### WHAT TO PRODUCE:
No picture belongs in the copy. Repeat each line below exactly.

================================

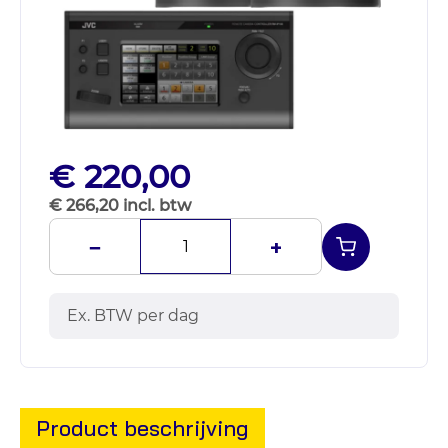
€ 220,00
€ 266,20 incl. btw
−
+
Ex. BTW per dag
Product beschrijving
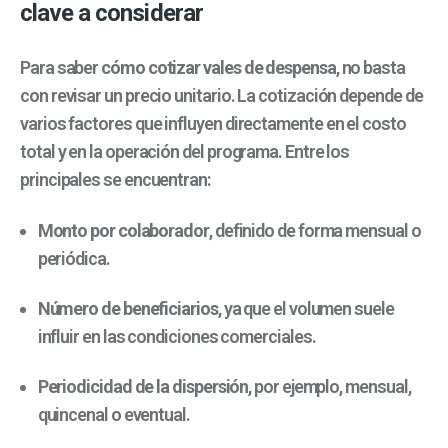
clave a considerar
Para saber
cómo cotizar vales de despensa
, no basta
con revisar un precio unitario. La cotización depende de
varios factores que influyen directamente en el costo
total y en la operación del programa. Entre los
principales se encuentran:
Monto por colaborador
, definido de forma mensual o
periódica.
Número de beneficiarios
, ya que el volumen suele
influir en las condiciones comerciales.
Periodicidad de la dispersión
, por ejemplo, mensual,
quincenal o eventual.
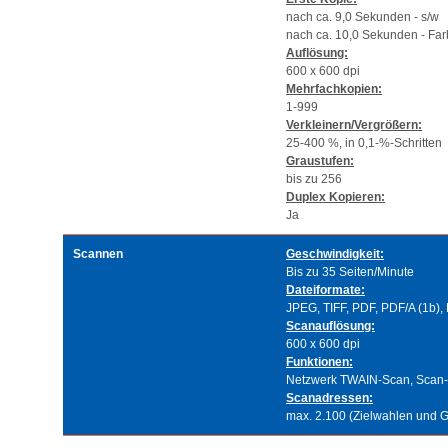
nach ca. 9,0 Sekunden - s/w
nach ca. 10,0 Sekunden - Fa
Auflösung:
600 x 600 dpi
Mehrfachkopien:
1-999
Verkleinern/Vergrößern:
25-400 %, in 0,1-%-Schritten
Graustufen:
bis zu 256
Duplex Kopieren:
Ja
Scannen
Geschwindigkeit:
Bis zu 35 Seiten/Minute
Dateiformate:
JPEG, TIFF, PDF, PDF/A (1b),
Scanauflösung:
600 x 600 dpi
Funktionen:
Netzwerk TWAIN-Scan, Scan-t
Scanadressen:
max. 2.100 (Zielwahlen und 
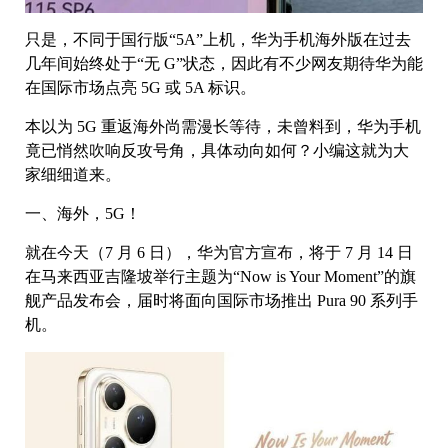
只是，不同于国行版“5A”上机，华为手机海外版在过去
几年间始终处于“无 G”状态，因此有不少网友期待华为能
在国际市场点亮 5G 或 5A 标识。
本以为 5G 重返海外尚需漫长等待，未曾料到，华为手机
竟已悄然吹响反攻号角，具体动向如何？小编这就为大
家细细道来。
一、海外，5G！
就在今天（7 月 6 日），华为官方宣布，将于 7 月 14 日
在马来西亚吉隆坡举行主题为“Now is Your Moment”的旗
舰产品发布会，届时将面向国际市场推出 Pura 90 系列手
机。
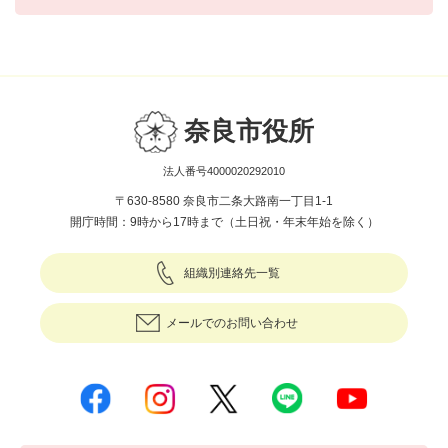
奈良市役所
法人番号4000020292010
〒630-8580 奈良市二条大路南一丁目1-1
開庁時間：9時から17時まで（土日祝・年末年始を除く）
組織別連絡先一覧
メールでのお問い合わせ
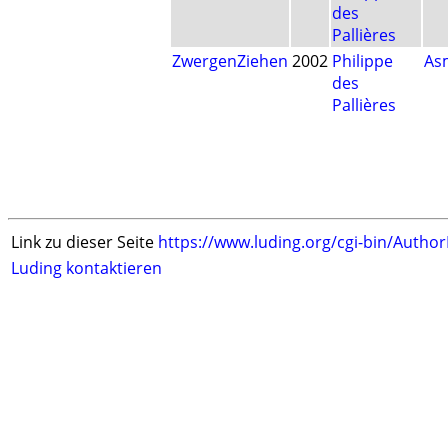
des
Pallières
ZwergenZiehen
2002
Philippe
As
des
Pallières
Link zu dieser Seite
https://www.luding.org/cgi-bin/Autho
Luding kontaktieren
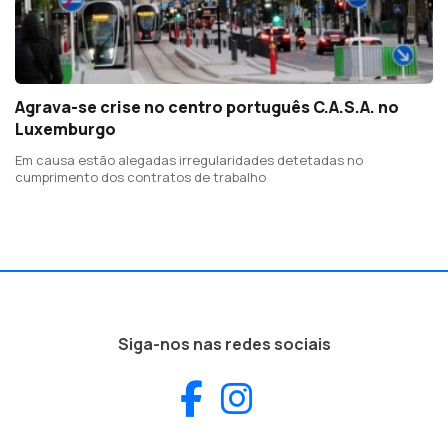
Agrava-se crise no centro português C.A.S.A. no
Luxemburgo
Em causa estão alegadas irregularidades detetadas no
cumprimento dos contratos de trabalho
Siga-nos nas redes sociais
Facebook
Instagram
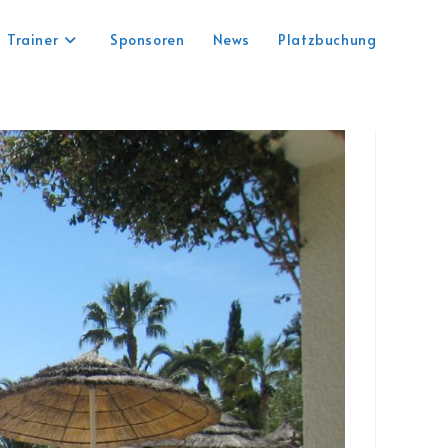
Trainer
Sponsoren
News
Platzbuchung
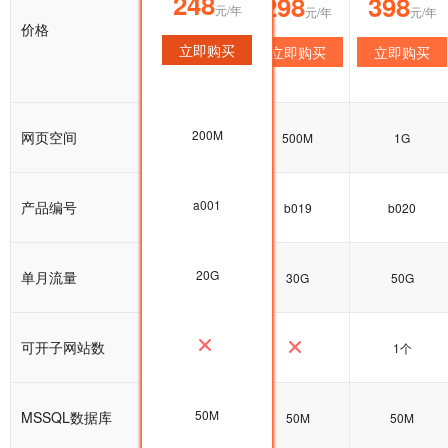
248
248
298
398
元/年
元/年
元/年
元/年
价格
立即购买
立即购买
立即购买
立即购买
200M
网页空间
200M
500M
1G
a001
产品编号
a001
b019
b020
20G
单月流量
20G
30G
50G
可开子网站数
1个
50M
MSSQL数据库
50M
50M
50M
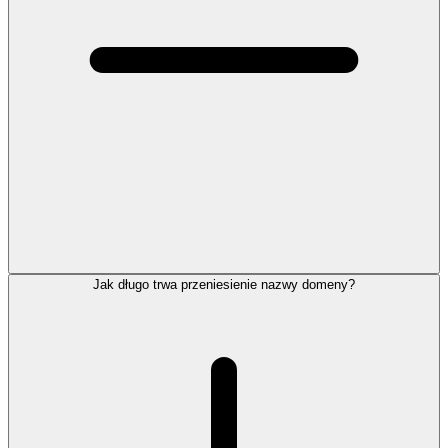
Jak długo trwa przeniesienie nazwy domeny?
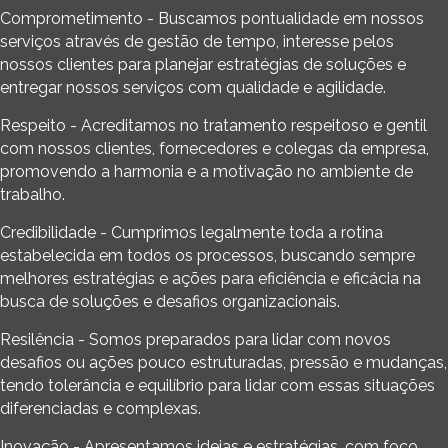
Comprometimento - Buscamos pontualidade em nossos
serviços através de gestão de tempo, interesse pelos
nossos clientes para planejar estratégias de soluções e
entregar nossos serviços com qualidade e agilidade.
Respeito - Acreditamos no tratamento respeitoso e gentil
com nossos clientes, fornecedores e colegas da empresa,
promovendo a harmonia e a motivação no ambiente de
trabalho.
Credibilidade - Cumprimos legalmente toda a rotina
estabelecida em todos os processos, buscando sempre
melhores estratégias e ações para eficiência e eficácia na
busca de soluções e desafios organizacionais.
Resilência - Somos preparados para lidar com novos
desafios ou ações pouco estruturadas, pressão e mudanças,
tendo tolerância e equilíbrio para lidar com essas situações
diferenciadas e complexas.
Inovação - Apresentamos ideias e estratégias, com foco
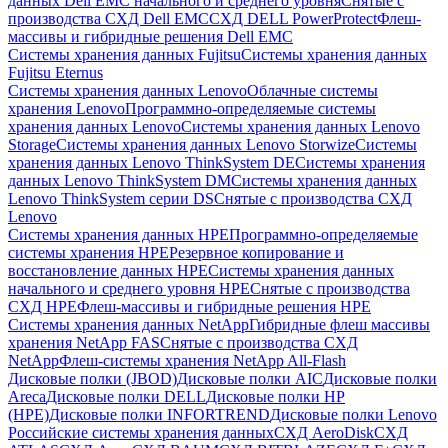
данных Dell EMC начального и среднего уровня
Снятые с
производства СХД Dell EMC
СХД DELL PowerProtect
Флеш-
массивы и гибридные решения Dell EMC
Системы хранения данных Fujitsu
Системы хранения данных
Fujitsu Eternus
Системы хранения данных Lenovo
Облачные системы
хранения Lenovo
Программно-определяемые системы
хранения данных Lenovo
Системы хранения данных Lenovo
Storage
Системы хранения данных Lenovo Storwize
Системы
хранения данных Lenovo ThinkSystem DE
Системы хранения
данных Lenovo ThinkSystem DM
Системы хранения данных
Lenovo ThinkSystem серии DS
Снятые с производства СХД
Lenovo
Системы хранения данных HPE
Программно-определяемые
системы хранения HPE
Резервное копирование и
восстановление данных HPE
Системы хранения данных
начального и среднего уровня HPE
Снятые с производства
СХД HPE
Флеш-массивы и гибридные решения HPE
Cистемы хранения данных NetApp
Гибридные флеш массивы
хранения NetApp FAS
Снятые с производства СХД
NetApp
Флеш-системы хранения NetApp All-Flash
Дисковые полки (JBOD)
Дисковые полки AIC
Дисковые полки
Areca
Дисковые полки DELL
Дисковые полки HP
(HPE)
Дисковые полки INFORTREND
Дисковые полки Lenovo
Российские системы хранения данных
СХД AeroDisk
СХД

================================

### TASK RESPONSE:
€ 220,00
€ 266,20 incl. btw
−
+
Ex. BTW per dag
Product beschrijving
clave a considerar
Para saber
cómo cotizar vales de despensa
, no basta
con revisar un precio unitario. La cotización depende de
varios factores que influyen directamente en el costo
total y en la operación del programa. Entre los
principales se encuentran:
Monto por colaborador
, definido de forma mensual o
periódica.
Número de beneficiarios
, ya que el volumen suele
influir en las condiciones comerciales.
Periodicidad de la dispersión
, por ejemplo, mensual,
quincenal o eventual.
nach ca. 9,0 Sekunden - s/w
nach ca. 10,0 Sekunden - Fa
Auflösung:
600 x 600 dpi
Mehrfachkopien:
1-999
Verkleinern/Vergrößern:
25-400 %, in 0,1-%-Schritten
Graustufen:
bis zu 256
Duplex Kopieren:
Ja
Scannen
Geschwindigkeit:
Bis zu 35 Seiten/Minute
Dateiformate:
JPEG, TIFF, PDF, PDF/A (1b),
Scanauflösung:
600 x 600 dpi
Funktionen:
Netzwerk TWAIN-Scan, Scan-t
Scanadressen:
max. 2.100 (Zielwahlen und 
只是，不同于国行版“5A”上机，华为手机海外版在过去
几年间始终处于“无 G”状态，因此有不少网友期待华为能
在国际市场点亮 5G 或 5A 标识。
本以为 5G 重返海外尚需漫长等待，未曾料到，华为手机
竟已悄然吹响反攻号角，具体动向如何？小编这就为大
家细细道来。
一、海外，5G！
就在今天（7 月 6 日），华为官方宣布，将于 7 月 14 日
在马来西亚吉隆坡举行主题为“Now is Your Moment”的旗
舰产品发布会，届时将面向国际市场推出 Pura 90 系列手
机。
奈良市役所
法人番号4000020292010
〒630-8580 奈良市二条大路南一丁目1-1
開庁時間：9時から17時まで（土日祝・年末年始を除く）
組織別連絡先一覧
メールでのお問い合わせ
des
Pallières
ZwergenZiehen
2002
Philippe
As
des
Pallières
Link zu dieser Seite
https://www.luding.org/cgi-bin/Autho
Luding kontaktieren
Agrava-se crise no centro português C.A.S.A. no
Luxemburgo
Em causa estão alegadas irregularidades detetadas no
cumprimento dos contratos de trabalho
Siga-nos nas redes sociais
Facebook
Instagram
Trainer
Sponsoren
News
Platzbuchung
248
248
298
398
元/年
元/年
元/年
元/年
价格
立即购买
立即购买
立即购买
立即购买
200M
网页空间
200M
500M
1G
a001
产品编号
a001
b019
b020
20G
单月流量
20G
30G
50G
可开子网站数
1个
50M
MSSQL数据库
50M
50M
50M
Jak długo trwa przeniesienie nazwy domeny?
Comprometimento - Buscamos pontualidade em nossos
serviços através de gestão de tempo, interesse pelos
nossos clientes para planejar estratégias de soluções e
entregar nossos serviços com qualidade e agilidade.
Respeito - Acreditamos no tratamento respeitoso e gentil
com nossos clientes, fornecedores e colegas da empresa,
promovendo a harmonia e a motivação no ambiente de
trabalho.
Credibilidade - Cumprimos legalmente toda a rotina
estabelecida em todos os processos, buscando sempre
melhores estratégias e ações para eficiência e eficácia na
busca de soluções e desafios organizacionais.
Resilência - Somos preparados para lidar com novos
desafios ou ações pouco estruturadas, pressão e mudanças,
tendo tolerância e equilíbrio para lidar com essas situações
diferenciadas e complexas.
Inovação - Apresentamos ideias e estratégias, com foco
данных Dell EMC начального и среднего уровня
Снятые с
производства СХД Dell EMC
СХД DELL PowerProtect
Флеш-
массивы и гибридные решения Dell EMC
Системы хранения данных Fujitsu
Системы хранения данных
Fujitsu Eternus
Системы хранения данных Lenovo
Облачные системы
хранения Lenovo
Программно-определяемые системы
хранения данных Lenovo
Системы хранения данных Lenovo
Storage
Системы хранения данных Lenovo Storwize
Системы
хранения данных Lenovo ThinkSystem DE
Системы хранения
данных Lenovo ThinkSystem DM
Системы хранения данных
Lenovo ThinkSystem серии DS
Снятые с производства СХД
Lenovo
Системы хранения данных HPE
Программно-определяемые
системы хранения HPE
Резервное копирование и
восстановление данных HPE
Системы хранения данных
начального и среднего уровня HPE
Снятые с производства
СХД HPE
Флеш-массивы и гибридные решения HPE
Cистемы хранения данных NetApp
Гибридные флеш массивы
хранения NetApp FAS
Снятые с производства СХД
NetApp
Флеш-системы хранения NetApp All-Flash
Дисковые полки (JBOD)
Дисковые полки AIC
Дисковые полки
Areca
Дисковые полки DELL
Дисковые полки HP
(HPE)
Дисковые полки INFORTREND
Дисковые полки Lenovo
Российские системы хранения данных
СХД AeroDisk
СХД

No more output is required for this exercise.